> _GOAL OF THE EXERCISE_
Reproduce the entries word for word, from the first line up to and including the line that contains "scientific name: Geum rivale".

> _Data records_
━━━━━━━━━━

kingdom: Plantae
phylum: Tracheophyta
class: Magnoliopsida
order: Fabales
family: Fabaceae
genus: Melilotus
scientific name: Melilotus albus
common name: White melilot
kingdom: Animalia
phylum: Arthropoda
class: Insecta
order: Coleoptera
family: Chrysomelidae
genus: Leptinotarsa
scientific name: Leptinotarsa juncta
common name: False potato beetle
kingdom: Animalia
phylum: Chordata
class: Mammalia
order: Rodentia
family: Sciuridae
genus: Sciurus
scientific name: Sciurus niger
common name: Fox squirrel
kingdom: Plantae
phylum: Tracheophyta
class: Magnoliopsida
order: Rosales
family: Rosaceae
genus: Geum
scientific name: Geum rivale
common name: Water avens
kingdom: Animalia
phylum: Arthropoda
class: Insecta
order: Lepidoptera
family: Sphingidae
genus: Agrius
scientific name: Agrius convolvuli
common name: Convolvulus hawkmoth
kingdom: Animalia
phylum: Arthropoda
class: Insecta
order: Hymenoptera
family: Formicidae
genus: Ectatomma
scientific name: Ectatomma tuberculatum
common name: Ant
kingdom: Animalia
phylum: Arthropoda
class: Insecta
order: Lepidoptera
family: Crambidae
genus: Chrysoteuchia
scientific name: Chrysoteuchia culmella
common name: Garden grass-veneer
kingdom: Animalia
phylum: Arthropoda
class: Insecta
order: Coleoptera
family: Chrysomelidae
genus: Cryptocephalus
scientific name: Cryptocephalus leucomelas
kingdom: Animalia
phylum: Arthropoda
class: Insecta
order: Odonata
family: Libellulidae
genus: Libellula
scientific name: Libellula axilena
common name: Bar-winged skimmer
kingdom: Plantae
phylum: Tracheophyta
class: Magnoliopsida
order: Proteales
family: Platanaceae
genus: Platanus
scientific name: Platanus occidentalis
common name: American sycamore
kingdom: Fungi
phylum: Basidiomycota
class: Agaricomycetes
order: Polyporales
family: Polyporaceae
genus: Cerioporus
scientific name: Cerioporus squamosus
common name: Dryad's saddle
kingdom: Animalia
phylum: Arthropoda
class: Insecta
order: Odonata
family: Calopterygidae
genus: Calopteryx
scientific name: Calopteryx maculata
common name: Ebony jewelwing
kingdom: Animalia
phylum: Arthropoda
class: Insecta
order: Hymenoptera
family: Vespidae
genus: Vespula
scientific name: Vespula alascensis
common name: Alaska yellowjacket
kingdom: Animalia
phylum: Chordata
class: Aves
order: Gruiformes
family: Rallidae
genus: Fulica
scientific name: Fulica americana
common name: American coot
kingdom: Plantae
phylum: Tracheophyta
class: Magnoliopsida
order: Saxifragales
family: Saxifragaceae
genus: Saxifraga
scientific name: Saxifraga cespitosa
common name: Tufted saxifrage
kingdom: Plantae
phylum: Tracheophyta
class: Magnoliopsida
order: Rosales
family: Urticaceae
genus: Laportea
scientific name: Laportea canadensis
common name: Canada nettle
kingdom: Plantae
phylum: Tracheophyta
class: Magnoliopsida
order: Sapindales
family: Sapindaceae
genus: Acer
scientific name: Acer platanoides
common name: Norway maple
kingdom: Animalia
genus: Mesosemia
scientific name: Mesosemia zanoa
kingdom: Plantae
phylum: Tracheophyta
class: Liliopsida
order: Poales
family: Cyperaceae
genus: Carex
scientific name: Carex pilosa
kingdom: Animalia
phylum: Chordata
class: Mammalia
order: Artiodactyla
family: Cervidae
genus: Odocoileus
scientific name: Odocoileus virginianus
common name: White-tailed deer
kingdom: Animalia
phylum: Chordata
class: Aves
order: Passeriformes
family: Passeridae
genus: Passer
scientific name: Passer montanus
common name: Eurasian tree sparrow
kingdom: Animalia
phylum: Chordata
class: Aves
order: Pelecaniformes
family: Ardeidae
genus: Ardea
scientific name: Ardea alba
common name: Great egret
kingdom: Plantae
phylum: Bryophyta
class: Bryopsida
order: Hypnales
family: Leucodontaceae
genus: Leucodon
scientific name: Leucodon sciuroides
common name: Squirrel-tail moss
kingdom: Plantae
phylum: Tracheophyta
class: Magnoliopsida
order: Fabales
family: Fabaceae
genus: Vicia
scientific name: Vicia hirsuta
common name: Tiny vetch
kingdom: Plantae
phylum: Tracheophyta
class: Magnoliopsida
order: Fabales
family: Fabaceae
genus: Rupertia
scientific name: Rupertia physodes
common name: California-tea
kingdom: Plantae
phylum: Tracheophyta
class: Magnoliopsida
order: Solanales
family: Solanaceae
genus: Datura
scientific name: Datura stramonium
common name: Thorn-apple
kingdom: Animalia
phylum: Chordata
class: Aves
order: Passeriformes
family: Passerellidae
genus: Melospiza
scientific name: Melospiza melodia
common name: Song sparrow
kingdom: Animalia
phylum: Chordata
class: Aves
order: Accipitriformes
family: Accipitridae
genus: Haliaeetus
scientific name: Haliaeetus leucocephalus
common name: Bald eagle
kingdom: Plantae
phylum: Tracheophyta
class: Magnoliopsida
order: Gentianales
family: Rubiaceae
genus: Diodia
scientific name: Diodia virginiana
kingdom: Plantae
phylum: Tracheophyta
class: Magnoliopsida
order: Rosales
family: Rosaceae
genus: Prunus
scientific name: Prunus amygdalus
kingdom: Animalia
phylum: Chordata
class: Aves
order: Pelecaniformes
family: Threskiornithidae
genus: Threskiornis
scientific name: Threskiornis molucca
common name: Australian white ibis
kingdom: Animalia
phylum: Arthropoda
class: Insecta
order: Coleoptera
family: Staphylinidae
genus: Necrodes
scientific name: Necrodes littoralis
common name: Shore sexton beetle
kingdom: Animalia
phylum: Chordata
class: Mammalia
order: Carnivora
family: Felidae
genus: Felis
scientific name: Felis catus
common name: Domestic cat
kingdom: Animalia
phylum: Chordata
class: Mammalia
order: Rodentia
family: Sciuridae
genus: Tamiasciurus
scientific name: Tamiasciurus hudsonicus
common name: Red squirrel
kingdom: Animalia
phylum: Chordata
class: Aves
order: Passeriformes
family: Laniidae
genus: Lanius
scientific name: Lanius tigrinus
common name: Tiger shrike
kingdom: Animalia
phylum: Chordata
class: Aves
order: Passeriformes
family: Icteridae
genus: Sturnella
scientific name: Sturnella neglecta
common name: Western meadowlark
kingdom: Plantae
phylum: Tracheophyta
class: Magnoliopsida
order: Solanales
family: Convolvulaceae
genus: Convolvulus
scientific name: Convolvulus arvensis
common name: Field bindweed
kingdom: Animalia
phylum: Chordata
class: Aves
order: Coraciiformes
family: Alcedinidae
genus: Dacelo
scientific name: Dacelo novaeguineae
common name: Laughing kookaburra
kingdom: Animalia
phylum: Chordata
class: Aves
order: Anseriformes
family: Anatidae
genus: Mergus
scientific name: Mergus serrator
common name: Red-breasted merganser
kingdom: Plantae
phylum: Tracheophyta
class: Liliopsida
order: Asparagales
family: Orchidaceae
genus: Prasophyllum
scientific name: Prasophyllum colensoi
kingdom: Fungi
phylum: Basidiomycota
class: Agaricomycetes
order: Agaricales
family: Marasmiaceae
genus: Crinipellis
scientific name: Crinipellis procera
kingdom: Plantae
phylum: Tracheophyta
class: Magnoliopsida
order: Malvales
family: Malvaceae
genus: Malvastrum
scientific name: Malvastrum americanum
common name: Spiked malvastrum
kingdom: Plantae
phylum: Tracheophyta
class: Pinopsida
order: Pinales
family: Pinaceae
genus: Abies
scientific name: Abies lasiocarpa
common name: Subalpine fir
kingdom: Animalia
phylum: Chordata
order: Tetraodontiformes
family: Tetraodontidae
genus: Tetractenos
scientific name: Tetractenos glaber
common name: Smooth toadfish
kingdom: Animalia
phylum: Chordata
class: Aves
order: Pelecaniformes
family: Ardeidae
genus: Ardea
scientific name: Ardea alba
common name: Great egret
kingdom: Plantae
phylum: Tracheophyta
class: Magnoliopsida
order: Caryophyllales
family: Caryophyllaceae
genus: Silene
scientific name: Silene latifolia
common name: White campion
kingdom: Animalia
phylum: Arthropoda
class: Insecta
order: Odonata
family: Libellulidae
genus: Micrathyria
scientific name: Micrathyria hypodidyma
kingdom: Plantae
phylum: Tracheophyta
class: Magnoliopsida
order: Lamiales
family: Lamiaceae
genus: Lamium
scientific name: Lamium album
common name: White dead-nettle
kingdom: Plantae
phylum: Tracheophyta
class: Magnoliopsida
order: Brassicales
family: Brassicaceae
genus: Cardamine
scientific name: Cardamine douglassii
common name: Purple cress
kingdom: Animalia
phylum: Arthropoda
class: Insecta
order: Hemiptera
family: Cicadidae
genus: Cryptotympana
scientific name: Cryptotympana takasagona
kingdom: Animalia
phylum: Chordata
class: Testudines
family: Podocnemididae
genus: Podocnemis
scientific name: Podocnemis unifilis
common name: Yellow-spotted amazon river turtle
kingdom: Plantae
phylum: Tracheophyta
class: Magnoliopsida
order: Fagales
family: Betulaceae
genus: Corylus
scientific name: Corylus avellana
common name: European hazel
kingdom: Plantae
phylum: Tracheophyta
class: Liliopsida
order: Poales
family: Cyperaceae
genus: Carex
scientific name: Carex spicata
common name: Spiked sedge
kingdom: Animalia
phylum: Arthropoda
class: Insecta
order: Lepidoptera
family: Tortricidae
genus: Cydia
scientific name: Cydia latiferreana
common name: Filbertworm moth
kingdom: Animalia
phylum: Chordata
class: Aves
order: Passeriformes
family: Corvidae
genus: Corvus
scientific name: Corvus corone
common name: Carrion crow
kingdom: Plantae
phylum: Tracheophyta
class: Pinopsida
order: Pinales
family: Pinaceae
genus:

━━━━━━━━━━

> _TASK RESPONSE_
kingdom: Plantae
phylum: Tracheophyta
class: Magnoliopsida
order: Fabales
family: Fabaceae
genus: Melilotus
scientific name: Melilotus albus
common name: White melilot
kingdom: Animalia
phylum: Arthropoda
class: Insecta
order: Coleoptera
family: Chrysomelidae
genus: Leptinotarsa
scientific name: Leptinotarsa juncta
common name: False potato beetle
kingdom: Animalia
phylum: Chordata
class: Mammalia
order: Rodentia
family: Sciuridae
genus: Sciurus
scientific name: Sciurus niger
common name: Fox squirrel
kingdom: Plantae
phylum: Tracheophyta
class: Magnoliopsida
order: Rosales
family: Rosaceae
genus: Geum
scientific name: Geum rivale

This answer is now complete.